Large businesses already have competitive advantages through lobbying arms, economies of scale, and the networking advantages that come with being an entrenched business. These advantages will now be compounded by more advantageous taxation as would-be competitors will be subject to an additional 20% tax. That is a perverse incentive. Or, an entrepreneurial investment professional will have to incorporate the business as a c-corporation from the get-go, subjecting the business to higher taxes and regulations during the formative years when the sustainability of the business model is in most doubt.
#4. This bill’s projected revenue of $473 million ignores human nature’s tendency to respond to incentives.
Remember in 2010 when New Jersey passed the millionaire’s tax that was intended to bolster state coffers? Well, enough New Jersey residents left for the neighboring states so that New Jersey actually collected lower revenues after passing the tax than before because the exodus was greater the extra amount of revenue collected by those that remained.
Initially, even Illinois politicians seemed aware of this economic principle because the original proposal limited implementation until several Northeastern states did likewise. Now, that provision is gone, and even states like Texas may be licking their chops to make overtures at Illinois’ financial industry.
Even if the bill has not yet passed, the planning has already begun to become either become a c-corporation or leave the state. I do not think the intended $473 million in revenue will be realized. A tax hike like this alters the status quo too dramatically, and causes so much resentment, that I don’t Illinois financial professionals will sit there like geese to be plucked. The rewards for changing corporate status or leaving are substantial, and the costs of doing nothing are notable. If this passes, you will see changes.
Conclusion: Right now, Illinois has unfunded pension liabilities in the $250-$300 billion range. It has no budget, and $15 billion in bills that they were obligated to pay by now but have not. The 2018 deficit is forecast to hit $10 billion. Chicago has been able to march on without feeling the full effects of this because interest rates have been low.

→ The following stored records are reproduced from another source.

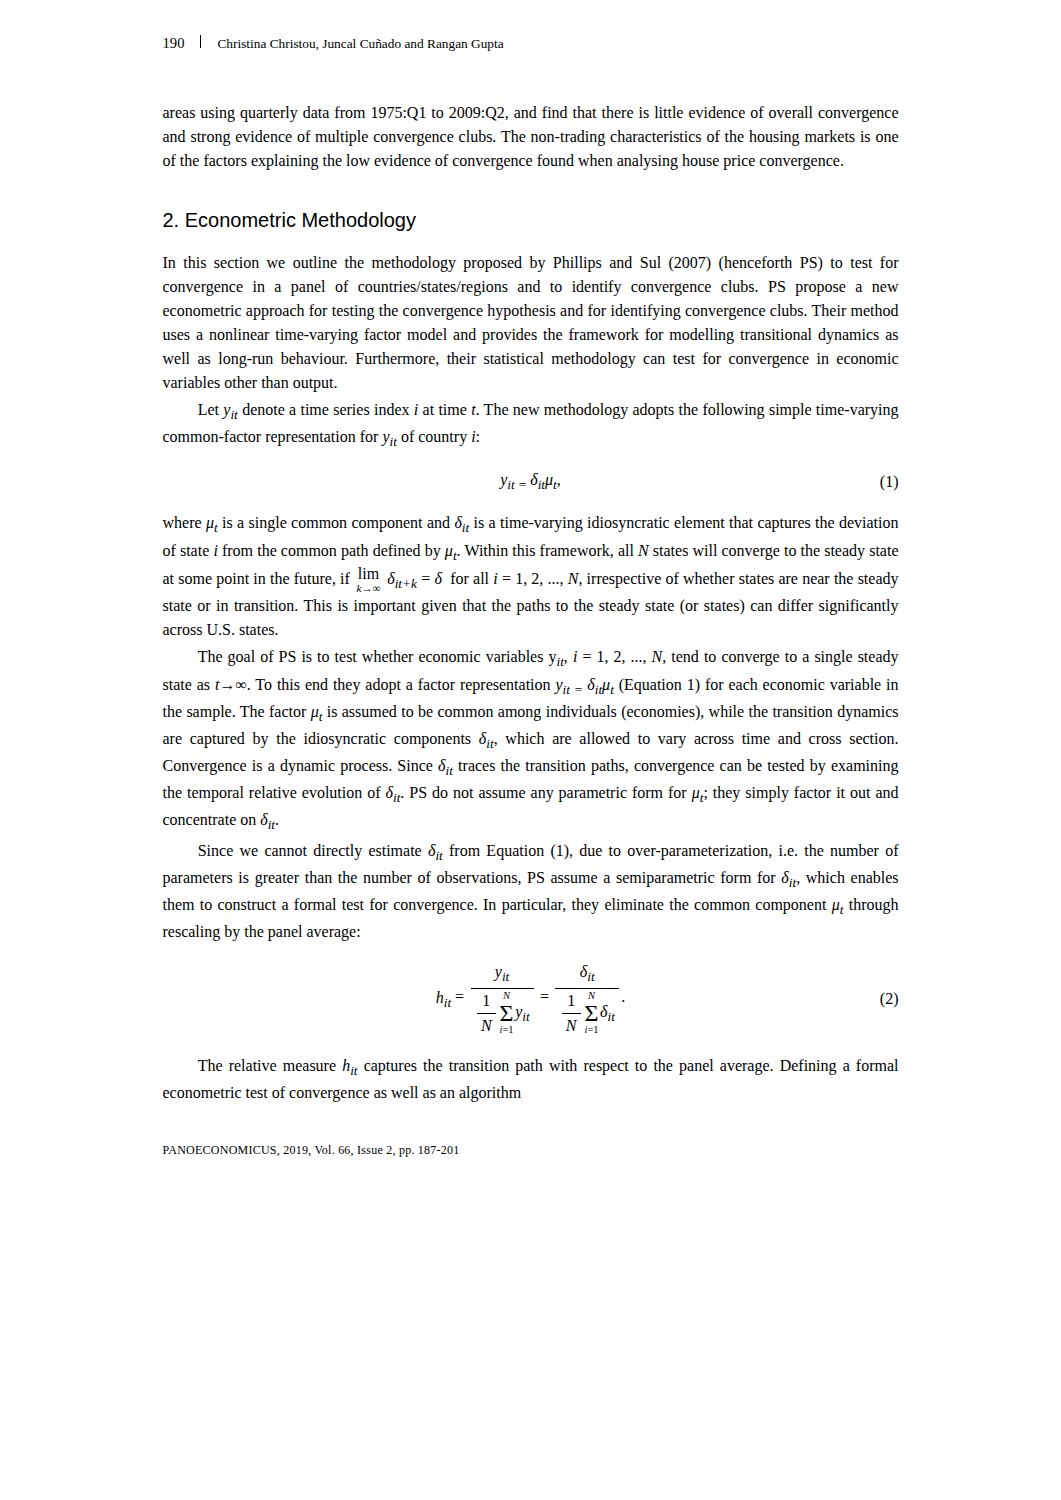190 Christina Christou, Juncal Cuñado and Rangan Gupta
areas using quarterly data from 1975:Q1 to 2009:Q2, and find that there is little evidence of overall convergence and strong evidence of multiple convergence clubs. The non-trading characteristics of the housing markets is one of the factors explaining the low evidence of convergence found when analysing house price convergence.
2. Econometric Methodology
In this section we outline the methodology proposed by Phillips and Sul (2007) (henceforth PS) to test for convergence in a panel of countries/states/regions and to identify convergence clubs. PS propose a new econometric approach for testing the convergence hypothesis and for identifying convergence clubs. Their method uses a nonlinear time-varying factor model and provides the framework for modelling transitional dynamics as well as long-run behaviour. Furthermore, their statistical methodology can test for convergence in economic variables other than output.
Let yit denote a time series index i at time t. The new methodology adopts the following simple time-varying common-factor representation for yit of country i:
yit = δitμt, (1)
where μt is a single common component and δit is a time-varying idiosyncratic element that captures the deviation of state i from the common path defined by μt. Within this framework, all N states will converge to the steady state at some point in the future, if lim k→∞ δit+k = δ for all i = 1, 2, ..., N, irrespective of whether states are near the steady state or in transition. This is important given that the paths to the steady state (or states) can differ significantly across U.S. states.
The goal of PS is to test whether economic variables yit, i = 1, 2, ..., N, tend to converge to a single steady state as t→∞. To this end they adopt a factor representation yit = δitμt (Equation 1) for each economic variable in the sample. The factor μt is assumed to be common among individuals (economies), while the transition dynamics are captured by the idiosyncratic components δit, which are allowed to vary across time and cross section. Convergence is a dynamic process. Since δit traces the transition paths, convergence can be tested by examining the temporal relative evolution of δit. PS do not assume any parametric form for μt; they simply factor it out and concentrate on δit.
Since we cannot directly estimate δit from Equation (1), due to over-parameterization, i.e. the number of parameters is greater than the number of observations, PS assume a semiparametric form for δit, which enables them to construct a formal test for convergence. In particular, they eliminate the common component μt through rescaling by the panel average:
hit = yit 1 N NΣi=1 yit = δit 1 N NΣi=1 δit . (2)
The relative measure hit captures the transition path with respect to the panel average. Defining a formal econometric test of convergence as well as an algorithm
PANOECONOMICUS, 2019, Vol. 66, Issue 2, pp. 187-201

Politicians have been correct to realize that the gap between tax revenues and expenditures needs to tighten. But assuming that Illinois politicians want more than a PR victory, this Bill will not achieve their intended consequences. No class of people enjoys being singled out for taxation, and that initial resentment is heightened by the sheer enormity of the proposal. We are not talking about a 0.5% tax hike here; the current proposal that passed the house along party lines calls for a 20% hike.
Worse, many of the individuals captured by this tax are already overtaxed, or at the very least, not receiving the benefits of the lower carried interest tax rate that creates a gap this bill intends to close. And lastly, people respond to incentives. Illinois won’t get half to a billion dollars out of this—too many businesses will become c-corporations or leave the state of Illinois because the rewards for doing so are too great to ignore.